• **ACTION ITEM**: Lines from the line with "Table 1: 95th" to the line with "111 | -2.62" in the entries below, and only those, must be output exactly, with both ends included.

• **DATA RECORDS**:
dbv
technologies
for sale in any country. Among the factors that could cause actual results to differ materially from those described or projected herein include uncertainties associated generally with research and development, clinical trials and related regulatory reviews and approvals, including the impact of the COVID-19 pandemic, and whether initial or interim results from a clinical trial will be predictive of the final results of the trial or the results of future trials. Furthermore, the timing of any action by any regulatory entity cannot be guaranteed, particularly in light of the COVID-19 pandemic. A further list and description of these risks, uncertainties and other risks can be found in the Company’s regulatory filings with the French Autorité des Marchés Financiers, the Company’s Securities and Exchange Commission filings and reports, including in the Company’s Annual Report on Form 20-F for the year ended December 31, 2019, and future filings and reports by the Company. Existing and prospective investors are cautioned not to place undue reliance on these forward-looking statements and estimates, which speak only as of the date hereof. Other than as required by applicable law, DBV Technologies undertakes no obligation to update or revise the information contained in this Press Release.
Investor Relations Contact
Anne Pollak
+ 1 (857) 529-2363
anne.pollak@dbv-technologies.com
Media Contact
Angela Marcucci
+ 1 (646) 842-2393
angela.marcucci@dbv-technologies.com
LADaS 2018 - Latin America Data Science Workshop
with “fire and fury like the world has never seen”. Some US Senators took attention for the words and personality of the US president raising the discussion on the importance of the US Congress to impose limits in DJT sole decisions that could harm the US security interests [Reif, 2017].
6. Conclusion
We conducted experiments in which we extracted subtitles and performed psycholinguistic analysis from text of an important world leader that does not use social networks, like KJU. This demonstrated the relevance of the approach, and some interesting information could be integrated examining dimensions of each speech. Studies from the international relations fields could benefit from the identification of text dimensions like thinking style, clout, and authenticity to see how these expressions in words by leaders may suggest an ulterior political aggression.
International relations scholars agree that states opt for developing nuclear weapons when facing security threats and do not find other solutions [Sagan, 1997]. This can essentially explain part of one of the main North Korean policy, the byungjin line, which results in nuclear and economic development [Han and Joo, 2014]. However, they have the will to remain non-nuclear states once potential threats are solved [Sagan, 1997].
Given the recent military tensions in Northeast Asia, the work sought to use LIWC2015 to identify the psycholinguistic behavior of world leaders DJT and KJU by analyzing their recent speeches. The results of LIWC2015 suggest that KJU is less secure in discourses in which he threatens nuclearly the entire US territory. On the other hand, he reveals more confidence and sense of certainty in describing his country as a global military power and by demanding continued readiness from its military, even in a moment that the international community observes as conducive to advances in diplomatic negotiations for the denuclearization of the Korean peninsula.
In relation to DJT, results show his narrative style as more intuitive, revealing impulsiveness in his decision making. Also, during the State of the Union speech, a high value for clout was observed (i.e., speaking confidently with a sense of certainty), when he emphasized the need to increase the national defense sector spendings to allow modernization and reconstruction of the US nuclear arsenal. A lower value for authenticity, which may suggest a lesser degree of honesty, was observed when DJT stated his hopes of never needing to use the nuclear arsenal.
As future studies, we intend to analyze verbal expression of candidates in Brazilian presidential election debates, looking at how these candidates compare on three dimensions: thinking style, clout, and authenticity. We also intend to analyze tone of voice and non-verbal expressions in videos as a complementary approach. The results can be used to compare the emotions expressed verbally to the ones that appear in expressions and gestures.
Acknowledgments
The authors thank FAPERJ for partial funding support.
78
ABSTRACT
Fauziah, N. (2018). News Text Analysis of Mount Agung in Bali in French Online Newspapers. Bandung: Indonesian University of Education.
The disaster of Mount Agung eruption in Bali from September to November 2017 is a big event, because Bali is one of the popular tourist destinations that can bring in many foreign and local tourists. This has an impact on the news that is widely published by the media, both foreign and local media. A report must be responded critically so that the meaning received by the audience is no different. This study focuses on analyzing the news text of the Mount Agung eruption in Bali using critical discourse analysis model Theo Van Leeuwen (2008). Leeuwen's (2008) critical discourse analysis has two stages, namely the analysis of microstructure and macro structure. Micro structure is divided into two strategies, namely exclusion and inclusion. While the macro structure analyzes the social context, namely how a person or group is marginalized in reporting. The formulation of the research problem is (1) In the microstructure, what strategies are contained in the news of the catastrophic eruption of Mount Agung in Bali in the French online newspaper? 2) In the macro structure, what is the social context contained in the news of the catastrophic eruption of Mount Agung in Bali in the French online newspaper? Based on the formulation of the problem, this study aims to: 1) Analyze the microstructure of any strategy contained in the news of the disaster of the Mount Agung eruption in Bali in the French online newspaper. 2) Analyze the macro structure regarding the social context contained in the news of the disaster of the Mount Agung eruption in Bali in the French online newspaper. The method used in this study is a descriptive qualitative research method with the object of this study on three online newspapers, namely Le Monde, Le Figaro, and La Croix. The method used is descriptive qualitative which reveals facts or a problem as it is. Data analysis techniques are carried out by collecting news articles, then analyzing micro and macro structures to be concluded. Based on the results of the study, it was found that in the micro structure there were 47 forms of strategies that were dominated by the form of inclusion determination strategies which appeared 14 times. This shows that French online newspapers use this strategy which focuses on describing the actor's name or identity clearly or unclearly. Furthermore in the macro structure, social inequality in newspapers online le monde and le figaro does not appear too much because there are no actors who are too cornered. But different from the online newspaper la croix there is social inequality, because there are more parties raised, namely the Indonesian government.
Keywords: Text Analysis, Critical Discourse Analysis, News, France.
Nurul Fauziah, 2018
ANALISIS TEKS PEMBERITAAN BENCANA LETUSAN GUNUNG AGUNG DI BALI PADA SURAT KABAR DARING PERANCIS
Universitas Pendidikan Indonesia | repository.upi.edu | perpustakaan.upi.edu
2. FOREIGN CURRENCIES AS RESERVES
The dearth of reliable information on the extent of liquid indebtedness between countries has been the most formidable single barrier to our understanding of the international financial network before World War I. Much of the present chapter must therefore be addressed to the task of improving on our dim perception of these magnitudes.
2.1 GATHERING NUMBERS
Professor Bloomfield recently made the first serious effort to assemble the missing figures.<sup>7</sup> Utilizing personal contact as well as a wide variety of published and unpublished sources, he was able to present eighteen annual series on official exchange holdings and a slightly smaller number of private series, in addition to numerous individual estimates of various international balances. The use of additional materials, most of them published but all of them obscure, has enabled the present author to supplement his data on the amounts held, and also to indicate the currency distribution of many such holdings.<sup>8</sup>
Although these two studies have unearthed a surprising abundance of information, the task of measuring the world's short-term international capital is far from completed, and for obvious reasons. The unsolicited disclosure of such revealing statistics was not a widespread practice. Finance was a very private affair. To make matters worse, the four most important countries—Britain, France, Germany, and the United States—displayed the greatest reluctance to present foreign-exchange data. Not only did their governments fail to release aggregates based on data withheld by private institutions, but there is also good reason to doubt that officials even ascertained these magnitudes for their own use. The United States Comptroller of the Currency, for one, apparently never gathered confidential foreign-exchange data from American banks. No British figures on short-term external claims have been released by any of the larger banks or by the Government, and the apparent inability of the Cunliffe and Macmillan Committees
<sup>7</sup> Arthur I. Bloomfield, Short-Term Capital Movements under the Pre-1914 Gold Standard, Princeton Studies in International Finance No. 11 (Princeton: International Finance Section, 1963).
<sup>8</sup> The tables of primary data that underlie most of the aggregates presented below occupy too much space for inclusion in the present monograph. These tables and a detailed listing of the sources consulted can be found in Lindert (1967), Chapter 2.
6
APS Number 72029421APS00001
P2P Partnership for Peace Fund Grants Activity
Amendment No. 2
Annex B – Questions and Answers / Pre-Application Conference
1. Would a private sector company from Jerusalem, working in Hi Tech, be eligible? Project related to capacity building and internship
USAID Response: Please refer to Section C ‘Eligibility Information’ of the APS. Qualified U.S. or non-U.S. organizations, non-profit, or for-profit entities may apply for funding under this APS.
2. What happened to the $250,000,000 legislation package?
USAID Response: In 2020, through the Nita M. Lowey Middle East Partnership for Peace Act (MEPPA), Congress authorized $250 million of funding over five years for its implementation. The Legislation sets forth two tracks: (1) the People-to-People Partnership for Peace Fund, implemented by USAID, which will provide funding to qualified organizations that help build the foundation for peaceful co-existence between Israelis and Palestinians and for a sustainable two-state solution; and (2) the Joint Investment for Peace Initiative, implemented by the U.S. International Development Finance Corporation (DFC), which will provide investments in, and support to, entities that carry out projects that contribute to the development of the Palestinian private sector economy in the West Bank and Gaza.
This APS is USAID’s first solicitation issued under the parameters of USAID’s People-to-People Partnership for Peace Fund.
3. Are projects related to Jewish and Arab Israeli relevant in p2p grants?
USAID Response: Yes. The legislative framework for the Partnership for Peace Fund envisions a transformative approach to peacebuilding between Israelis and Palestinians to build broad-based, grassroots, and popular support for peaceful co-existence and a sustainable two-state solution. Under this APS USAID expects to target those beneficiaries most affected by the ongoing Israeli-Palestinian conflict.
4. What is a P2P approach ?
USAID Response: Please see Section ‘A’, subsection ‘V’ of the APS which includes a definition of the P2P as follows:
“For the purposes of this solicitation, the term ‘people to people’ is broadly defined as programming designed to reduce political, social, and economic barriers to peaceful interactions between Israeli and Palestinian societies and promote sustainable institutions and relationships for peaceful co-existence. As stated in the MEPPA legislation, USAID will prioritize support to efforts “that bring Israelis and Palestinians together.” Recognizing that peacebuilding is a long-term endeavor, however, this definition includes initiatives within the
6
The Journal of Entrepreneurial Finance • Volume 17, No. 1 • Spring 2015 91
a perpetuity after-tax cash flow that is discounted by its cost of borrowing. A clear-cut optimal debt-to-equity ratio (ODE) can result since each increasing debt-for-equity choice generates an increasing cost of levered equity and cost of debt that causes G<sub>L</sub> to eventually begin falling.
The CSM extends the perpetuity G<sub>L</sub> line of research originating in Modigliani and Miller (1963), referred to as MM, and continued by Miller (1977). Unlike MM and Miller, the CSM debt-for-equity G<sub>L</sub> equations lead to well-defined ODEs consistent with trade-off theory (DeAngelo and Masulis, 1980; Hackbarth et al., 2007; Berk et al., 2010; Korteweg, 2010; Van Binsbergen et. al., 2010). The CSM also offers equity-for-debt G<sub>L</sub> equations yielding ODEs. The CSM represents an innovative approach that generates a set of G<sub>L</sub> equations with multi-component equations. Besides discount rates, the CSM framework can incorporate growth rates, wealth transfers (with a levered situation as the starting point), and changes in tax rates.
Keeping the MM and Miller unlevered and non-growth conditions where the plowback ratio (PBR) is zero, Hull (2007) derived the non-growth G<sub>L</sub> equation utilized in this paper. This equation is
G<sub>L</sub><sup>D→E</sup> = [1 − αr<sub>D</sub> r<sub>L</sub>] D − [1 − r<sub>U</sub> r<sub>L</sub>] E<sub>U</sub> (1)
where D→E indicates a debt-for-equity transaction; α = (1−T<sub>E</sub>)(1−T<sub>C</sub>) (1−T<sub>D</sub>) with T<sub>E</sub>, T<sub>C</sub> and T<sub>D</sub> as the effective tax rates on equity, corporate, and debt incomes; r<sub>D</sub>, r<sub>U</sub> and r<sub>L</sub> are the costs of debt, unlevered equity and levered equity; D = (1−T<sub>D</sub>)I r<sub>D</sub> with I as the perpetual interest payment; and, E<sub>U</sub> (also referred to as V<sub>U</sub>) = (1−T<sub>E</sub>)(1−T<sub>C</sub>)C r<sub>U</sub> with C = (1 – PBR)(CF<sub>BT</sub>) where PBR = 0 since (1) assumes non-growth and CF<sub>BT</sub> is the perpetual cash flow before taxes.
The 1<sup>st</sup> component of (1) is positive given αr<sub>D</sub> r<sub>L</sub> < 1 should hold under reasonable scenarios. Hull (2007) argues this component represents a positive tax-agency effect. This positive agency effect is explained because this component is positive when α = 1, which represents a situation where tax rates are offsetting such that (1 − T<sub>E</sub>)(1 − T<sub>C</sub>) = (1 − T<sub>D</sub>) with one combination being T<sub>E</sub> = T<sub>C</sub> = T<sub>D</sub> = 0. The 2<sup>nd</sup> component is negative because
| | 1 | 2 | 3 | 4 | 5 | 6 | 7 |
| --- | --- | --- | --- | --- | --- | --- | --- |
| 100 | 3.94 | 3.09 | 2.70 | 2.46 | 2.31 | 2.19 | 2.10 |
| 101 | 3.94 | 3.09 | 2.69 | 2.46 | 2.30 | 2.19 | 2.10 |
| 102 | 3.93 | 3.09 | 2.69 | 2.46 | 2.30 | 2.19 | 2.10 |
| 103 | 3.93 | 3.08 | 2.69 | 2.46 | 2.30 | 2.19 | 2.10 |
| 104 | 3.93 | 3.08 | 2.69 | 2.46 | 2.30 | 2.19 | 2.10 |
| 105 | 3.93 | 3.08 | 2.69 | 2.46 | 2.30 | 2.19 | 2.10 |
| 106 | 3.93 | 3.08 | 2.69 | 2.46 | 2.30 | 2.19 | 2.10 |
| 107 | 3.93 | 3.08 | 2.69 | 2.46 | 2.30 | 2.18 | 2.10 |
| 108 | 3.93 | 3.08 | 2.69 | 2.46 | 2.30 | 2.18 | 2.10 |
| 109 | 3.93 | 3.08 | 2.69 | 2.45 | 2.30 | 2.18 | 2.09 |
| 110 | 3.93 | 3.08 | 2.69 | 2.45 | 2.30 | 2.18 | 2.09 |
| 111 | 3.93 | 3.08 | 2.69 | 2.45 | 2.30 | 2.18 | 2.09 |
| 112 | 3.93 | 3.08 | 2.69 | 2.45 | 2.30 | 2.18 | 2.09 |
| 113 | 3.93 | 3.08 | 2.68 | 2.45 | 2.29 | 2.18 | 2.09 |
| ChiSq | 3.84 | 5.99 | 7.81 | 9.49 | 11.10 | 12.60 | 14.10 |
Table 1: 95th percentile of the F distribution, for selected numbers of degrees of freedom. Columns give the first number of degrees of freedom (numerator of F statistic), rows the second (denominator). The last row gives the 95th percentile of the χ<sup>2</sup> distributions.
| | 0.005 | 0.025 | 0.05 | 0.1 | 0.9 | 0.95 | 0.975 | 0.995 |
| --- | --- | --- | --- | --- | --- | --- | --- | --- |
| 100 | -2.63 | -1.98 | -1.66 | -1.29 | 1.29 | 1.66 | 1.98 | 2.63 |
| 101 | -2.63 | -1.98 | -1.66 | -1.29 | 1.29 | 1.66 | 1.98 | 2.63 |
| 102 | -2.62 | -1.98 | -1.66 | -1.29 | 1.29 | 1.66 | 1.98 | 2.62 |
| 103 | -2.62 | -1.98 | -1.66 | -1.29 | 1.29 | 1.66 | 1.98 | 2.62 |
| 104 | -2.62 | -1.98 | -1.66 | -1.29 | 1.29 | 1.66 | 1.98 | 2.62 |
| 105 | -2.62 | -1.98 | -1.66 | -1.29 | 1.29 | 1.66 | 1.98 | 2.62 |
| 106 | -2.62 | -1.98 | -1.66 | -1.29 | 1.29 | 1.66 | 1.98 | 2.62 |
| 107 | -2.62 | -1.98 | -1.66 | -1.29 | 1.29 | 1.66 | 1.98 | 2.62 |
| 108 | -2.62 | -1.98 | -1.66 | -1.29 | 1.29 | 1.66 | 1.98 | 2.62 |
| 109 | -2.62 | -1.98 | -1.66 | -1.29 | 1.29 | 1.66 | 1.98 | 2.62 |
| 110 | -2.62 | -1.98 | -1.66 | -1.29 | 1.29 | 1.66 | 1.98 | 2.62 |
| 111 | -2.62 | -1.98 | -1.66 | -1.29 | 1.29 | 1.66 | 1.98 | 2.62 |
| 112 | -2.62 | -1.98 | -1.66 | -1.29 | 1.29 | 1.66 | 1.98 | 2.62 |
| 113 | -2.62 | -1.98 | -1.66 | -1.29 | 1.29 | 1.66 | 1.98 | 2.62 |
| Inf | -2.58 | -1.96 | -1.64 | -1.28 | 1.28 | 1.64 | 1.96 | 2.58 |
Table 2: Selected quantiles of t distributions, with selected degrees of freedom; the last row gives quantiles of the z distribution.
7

• **RESULT OF THE EXERCISE**:
Table 1: 95th percentile of the F distribution, for selected numbers of degrees of freedom. Columns give the first number of degrees of freedom (numerator of F statistic), rows the second (denominator). The last row gives the 95th percentile of the χ<sup>2</sup> distributions.
| | 0.005 | 0.025 | 0.05 | 0.1 | 0.9 | 0.95 | 0.975 | 0.995 |
| --- | --- | --- | --- | --- | --- | --- | --- | --- |
| 100 | -2.63 | -1.98 | -1.66 | -1.29 | 1.29 | 1.66 | 1.98 | 2.63 |
| 101 | -2.63 | -1.98 | -1.66 | -1.29 | 1.29 | 1.66 | 1.98 | 2.63 |
| 102 | -2.62 | -1.98 | -1.66 | -1.29 | 1.29 | 1.66 | 1.98 | 2.62 |
| 103 | -2.62 | -1.98 | -1.66 | -1.29 | 1.29 | 1.66 | 1.98 | 2.62 |
| 104 | -2.62 | -1.98 | -1.66 | -1.29 | 1.29 | 1.66 | 1.98 | 2.62 |
| 105 | -2.62 | -1.98 | -1.66 | -1.29 | 1.29 | 1.66 | 1.98 | 2.62 |
| 106 | -2.62 | -1.98 | -1.66 | -1.29 | 1.29 | 1.66 | 1.98 | 2.62 |
| 107 | -2.62 | -1.98 | -1.66 | -1.29 | 1.29 | 1.66 | 1.98 | 2.62 |
| 108 | -2.62 | -1.98 | -1.66 | -1.29 | 1.29 | 1.66 | 1.98 | 2.62 |
| 109 | -2.62 | -1.98 | -1.66 | -1.29 | 1.29 | 1.66 | 1.98 | 2.62 |
| 110 | -2.62 | -1.98 | -1.66 | -1.29 | 1.29 | 1.66 | 1.98 | 2.62 |
| 111 | -2.62 | -1.98 | -1.66 | -1.29 | 1.29 | 1.66 | 1.98 | 2.62 |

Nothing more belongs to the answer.